Boni inspirou-se fundamentalmente no padrão das rádios cariocas, a rádio Nacional, a Mayrink Veiga com seus humorísticos, novelas, musicais e jornais.
A qualidade musical foi garantida pelos maestros José Siqueira, Radamés Gnatalli, Leo Peracchi, todos egressos do período de ouro da rádio Nacional.
Mas o ponto central eram as novelas. Sob sua direção, a Globo revelou nomes da teledramaturgia, como Dias Gomes, Janet Clair, Gilberto Braga, Aguinaldo Silva, o inesquecível Manoel Carlos, Glória Perez, Benedito Ruy Barbosa, Walcir Carrasco, Carlos Lombardi e Mário Prata, jamais igualados na era pós-Boni.
Cada novela da Globo era um evento nacional. A trilha sonora era disputada por todos os compositores. Entrar em uma trilha de novela era a garantia para o sucesso.
Dentre os autores, Walcir é uma figura curiosa. No meu período de Secretário de Redação da Folha, Otávio Frias de Oliveira pretendeu criar algum colunista que emulasse o padrão Paulo Francis ou Telmo Martino no jornal. Telmo era um colunista extremamente sarcástico, que tinha coluna no Jornal da Tarde.

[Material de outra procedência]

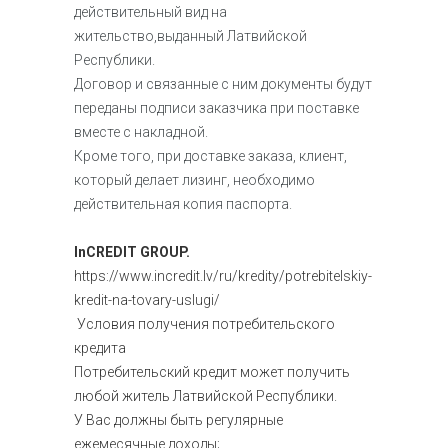
действительный вид на
жительство,выданный Латвийской
Республики.
Договор и связанные с ним документы будут
переданы подписи заказчика при поставке
вместе с накладной.
Кроме того, при доставке заказа, клиент,
который делает лизинг, необходимо
действительная копия паспорта.
InCREDIT GROUP.
https://www.incredit.lv/ru/kredity/potrebitelskiy-
kredit-na-tovary-uslugi/
Условия получения потребительского
кредита
Потребительский кредит может получить
любой житель Латвийской Республики.
У Вас должны быть регулярные
ежемесячные доходы;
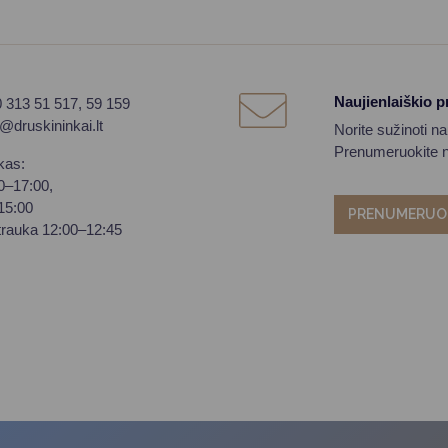
Naujienlaiškio 
0 313 51 517, 59 159
o@druskininkai.lt
Norite sužinoti n
Prenumeruokite na
kas:
00–17:00,
–15:00
PRENUMERUO
trauka 12:00–12:45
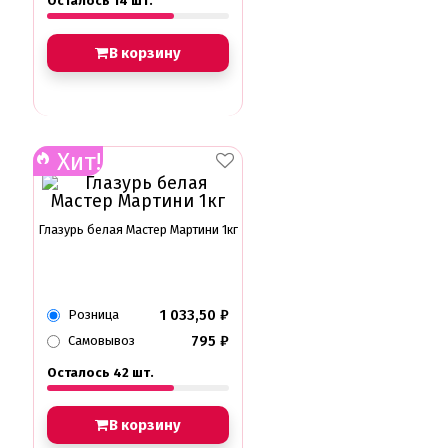
Осталось 14 шт.
В корзину
Хит!
Глазурь белая Мастер Мартини 1кг
1 033,50
₽
Розница
795
₽
Самовывоз
Осталось 42 шт.
В корзину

Deu uma coluna ao então jovem repórter Walcir Carrasco e o estimulou a distribuir sarcasmo contra tudo e contra todos.
Walcir começou a exagerar. Ponderei, na reunião de pauta com Frias, que Walcir poderia se queimar muito cedo, devido aos exageros. Frias, com seu estilo frio, foi incisivo: “Isso é problema dele”.
Pouco tempo depois, Walcir usou todo seu sarcasmo contra Paulinho da Viola. Aí foi demais. Saiu do jornal mas, algum tempo depois, encontrou seu caminho na teledramaturgia da Globo.
As novelas da Globo tinham a repercussão mundial hoje presente na teledramaturgia da Turquia.
O padrão Boni também chegou ao jornalismo, através das mãos firmes de Armando Nogueira. Através dele, a Globo contratou os mais brilhantes jornalistas, especialmente da Editora Abril e do Jornal da Tarde.
Coube a Alice Maria – hoje esquecida – levar o padrão Globo para a recém criada Globonews.
Aliás, em fins dos anos 80 fui convidado por Alice Maria, através de Wianey Pinheiro e Woile Guimarães, diretor de jornalismo em São Paulo, para trabalhar na rede Globo. Junto com a proposta, veio a possibilidade de transferir minha coluna “Dinheiro Vivo” do Jornal do Brasil para O Globo.
Recusei o convite. Aliás, recusei até o convite de um almoço com eles no Rio, para não ser tentado pela proposta. Sempre temi o bom emprego e o risco da acomodação.E prezava muito meu direito à opinião, algo que não ocorria no jornalismo da Globo, apesar da excelência técnica.
Boni saiu da Globo em 1997, quando assumiu a nova geração, os filhos de Roberto Marinho. Foi substituído por Marluce Dias, que veio da área administrativa, e ficou por 4 anos como diretor-geral da Globo. No seu período, contratou Serginho Grossman, Luciano Huck e Ana Maria Braga. Durante bom tempo foram as únicas novidades na programação da Globo.
Nos anos seguintes, a Globo enveredou-se pelas novas tecnologias, quebrou a cara com a Globo Cabo, quase quebrou de verdade com a maxidesvalorização de Fernando Henrique Cardoso e foi salva pelo BNDES.
Continuou a ser Globo. Mas nunca mais o padrão Globo de Boni, que sequer foi lembrado na comemoração dos 60 anos da rede.